Top of RECORDS
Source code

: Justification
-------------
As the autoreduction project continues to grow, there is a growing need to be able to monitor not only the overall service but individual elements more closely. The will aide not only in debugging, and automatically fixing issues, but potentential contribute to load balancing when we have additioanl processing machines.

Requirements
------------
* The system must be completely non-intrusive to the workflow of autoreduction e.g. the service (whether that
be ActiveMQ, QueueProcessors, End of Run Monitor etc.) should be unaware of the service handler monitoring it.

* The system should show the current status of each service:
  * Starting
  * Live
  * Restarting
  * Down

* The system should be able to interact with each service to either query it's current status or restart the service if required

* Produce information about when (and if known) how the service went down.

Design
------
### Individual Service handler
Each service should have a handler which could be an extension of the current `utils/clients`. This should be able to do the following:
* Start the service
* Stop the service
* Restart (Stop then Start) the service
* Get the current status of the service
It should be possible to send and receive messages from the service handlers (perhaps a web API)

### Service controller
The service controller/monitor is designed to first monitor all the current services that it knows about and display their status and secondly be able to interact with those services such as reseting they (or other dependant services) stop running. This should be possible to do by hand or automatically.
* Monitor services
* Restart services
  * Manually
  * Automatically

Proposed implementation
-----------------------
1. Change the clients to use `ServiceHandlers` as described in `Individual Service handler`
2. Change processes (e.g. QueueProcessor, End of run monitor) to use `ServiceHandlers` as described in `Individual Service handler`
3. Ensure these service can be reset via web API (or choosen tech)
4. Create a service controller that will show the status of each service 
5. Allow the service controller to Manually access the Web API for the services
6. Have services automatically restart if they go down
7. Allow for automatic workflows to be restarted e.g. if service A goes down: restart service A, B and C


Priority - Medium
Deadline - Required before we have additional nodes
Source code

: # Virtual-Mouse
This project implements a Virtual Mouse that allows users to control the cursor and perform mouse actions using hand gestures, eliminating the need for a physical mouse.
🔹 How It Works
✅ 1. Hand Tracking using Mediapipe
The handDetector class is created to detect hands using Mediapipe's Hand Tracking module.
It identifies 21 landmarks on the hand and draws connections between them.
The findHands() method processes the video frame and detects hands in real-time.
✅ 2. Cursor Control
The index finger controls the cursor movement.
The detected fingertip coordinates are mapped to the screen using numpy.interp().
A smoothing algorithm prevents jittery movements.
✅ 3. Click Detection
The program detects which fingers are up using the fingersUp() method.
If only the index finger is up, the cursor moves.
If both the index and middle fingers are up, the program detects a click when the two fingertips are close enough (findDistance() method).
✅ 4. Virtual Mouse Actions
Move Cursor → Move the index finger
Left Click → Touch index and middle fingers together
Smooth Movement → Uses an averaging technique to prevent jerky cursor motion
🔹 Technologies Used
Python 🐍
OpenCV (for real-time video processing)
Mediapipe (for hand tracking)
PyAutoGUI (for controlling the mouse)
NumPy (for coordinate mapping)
Bottom of RECORDS
= TRY IT =
Set down the entries verbatim, leaving none out.

= SOLUTION =
Source code

: Justification
-------------
As the autoreduction project continues to grow, there is a growing need to be able to monitor not only the overall service but individual elements more closely. The will aide not only in debugging, and automatically fixing issues, but potentential contribute to load balancing when we have additioanl processing machines.

Requirements
------------
* The system must be completely non-intrusive to the workflow of autoreduction e.g. the service (whether that
be ActiveMQ, QueueProcessors, End of Run Monitor etc.) should be unaware of the service handler monitoring it.

* The system should show the current status of each service:
  * Starting
  * Live
  * Restarting
  * Down

* The system should be able to interact with each service to either query it's current status or restart the service if required

* Produce information about when (and if known) how the service went down.

Design
------
### Individual Service handler
Each service should have a handler which could be an extension of the current `utils/clients`. This should be able to do the following:
* Start the service
* Stop the service
* Restart (Stop then Start) the service
* Get the current status of the service
It should be possible to send and receive messages from the service handlers (perhaps a web API)

### Service controller
The service controller/monitor is designed to first monitor all the current services that it knows about and display their status and secondly be able to interact with those services such as reseting they (or other dependant services) stop running. This should be possible to do by hand or automatically.
* Monitor services
* Restart services
  * Manually
  * Automatically

Proposed implementation
-----------------------
1. Change the clients to use `ServiceHandlers` as described in `Individual Service handler`
2. Change processes (e.g. QueueProcessor, End of run monitor) to use `ServiceHandlers` as described in `Individual Service handler`
3. Ensure these service can be reset via web API (or choosen tech)
4. Create a service controller that will show the status of each service 
5. Allow the service controller to Manually access the Web API for the services
6. Have services automatically restart if they go down
7. Allow for automatic workflows to be restarted e.g. if service A goes down: restart service A, B and C


Priority - Medium
Deadline - Required before we have additional nodes
Source code

: # Virtual-Mouse
This project implements a Virtual Mouse that allows users to control the cursor and perform mouse actions using hand gestures, eliminating the need for a physical mouse.
🔹 How It Works
✅ 1. Hand Tracking using Mediapipe
The handDetector class is created to detect hands using Mediapipe's Hand Tracking module.
It identifies 21 landmarks on the hand and draws connections between them.
The findHands() method processes the video frame and detects hands in real-time.
✅ 2. Cursor Control
The index finger controls the cursor movement.
The detected fingertip coordinates are mapped to the screen using numpy.interp().
A smoothing algorithm prevents jittery movements.
✅ 3. Click Detection
The program detects which fingers are up using the fingersUp() method.
If only the index finger is up, the cursor moves.
If both the index and middle fingers are up, the program detects a click when the two fingertips are close enough (findDistance() method).
✅ 4. Virtual Mouse Actions
Move Cursor → Move the index finger
Left Click → Touch index and middle fingers together
Smooth Movement → Uses an averaging technique to prevent jerky cursor motion
🔹 Technologies Used
Python 🐍
OpenCV (for real-time video processing)
Mediapipe (for hand tracking)
PyAutoGUI (for controlling the mouse)
NumPy (for coordinate mapping)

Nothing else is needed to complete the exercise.